If faster-whisper was yielding satisfactory results with vad_filter=True, you might find better results with vad=True instead of k_size and q_levels which could be causing the "slight delay and cease prematurely" especially audio preprocessed with demucs. Since vad_filter=True already filters the result, completely disabling the silence suppression with suppress_silence=False is an option to consider if the issue persists even vad=True.

terryops commented 7 months ago

I tried vad=True as well but I can’t find a way to set min_silence_duration_ms=2000, I found it the best to use in faster-whisper’s vad_filter.

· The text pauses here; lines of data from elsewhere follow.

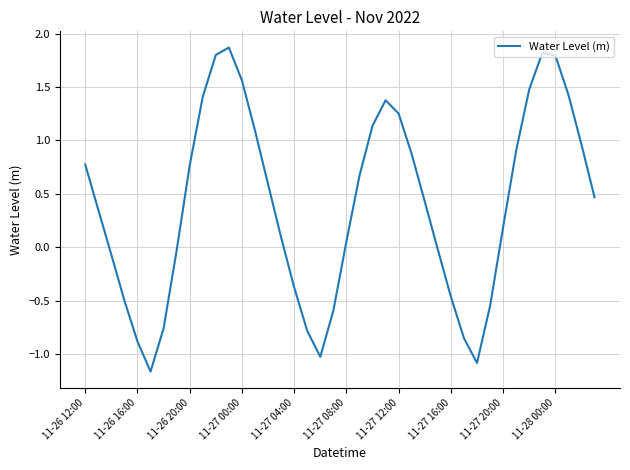

What is the maximum value shown in the chart?

1.9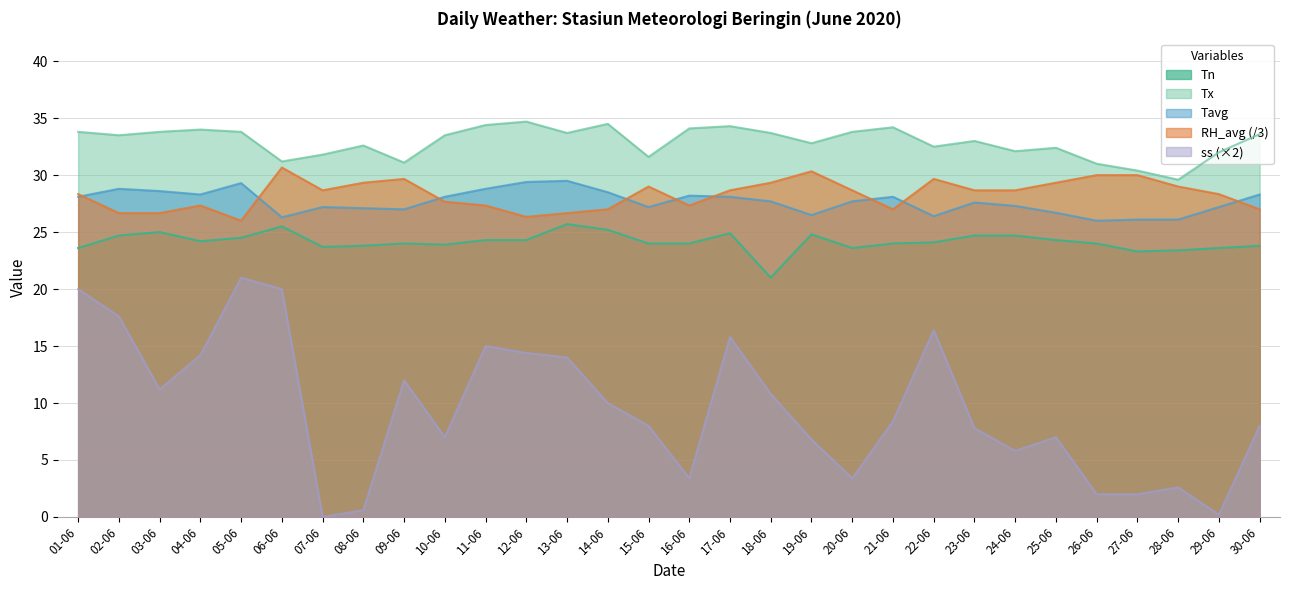

How many interior local peaks does the Tavg series have?

7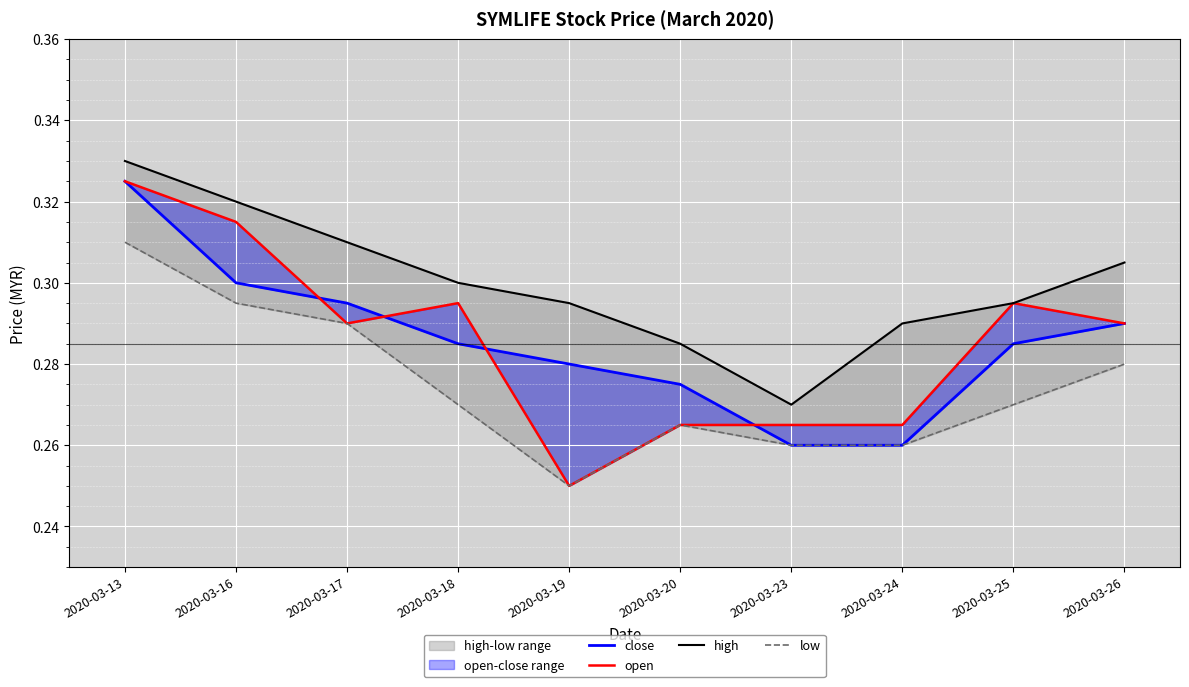

The value of low at 2020-03-23 is 0.1. True or false?

False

2024年4月12日 02:10,jian @.***> 写道:

If faster-whisper was yielding satisfactory results with vad_filter=True, you might find better results with vad=True instead of k_size and q_levels which could be causing the "slight delay and cease prematurely" especially audio preprocessed with demucs. Since vad_filter=True already filters the result, completely disabling the silence suppression with suppress_silence=False is an option to consider if the issue persists even vad=True.

— Reply to this email directly, view it on GitHub https://github.com/jianfch/stable-ts/issues/343#issuecomment-2050241596, or unsubscribe https://github.com/notifications/unsubscribe-auth/AB3NLOM7EKM3FW4UW4JJJD3Y43GZZAVCNFSM6AAAAABGCS2UZOVHI2DSMVQWIX3LMV43OSLTON2WKQ3PNVWWK3TUHMZDANJQGI2DCNJZGY. You are receiving this because you authored the thread.

terryops commented 7 months ago

I've noticed that setting vad=True doesn't improve outcomes compared to the built-in VAD filter in faster-whisper. Could it be that the inference process of the Silero VAD has been modified in your implementation? My review of your code revealed the absence of the min_silence_duration_ms feature, which might result in frequent brief silences interspersed between speech segments.

jianfch commented 7 months ago

I've noticed that setting vad=True doesn't improve outcomes compared to the built-in VAD filter in faster-whisper.

Likely due to the different approaches. Faster-Whisper uses the VAD predictions to trim the audio into chunks that meet the threshold and only transcribe those chunks. Stable-ts uses the VAD predictions to trim the timings after the transcription is completed (see https://github.com/jianfch/stable-ts?#silence-suppression). You can check if the latter is working as intended with the nonspeech timings in the attribute, nonspeech_sections, of the transcription result object returned by transcribe_stable(). Any of the nonspeech_sections that do not satisfy the required conditions (determined by parameters) are ignored.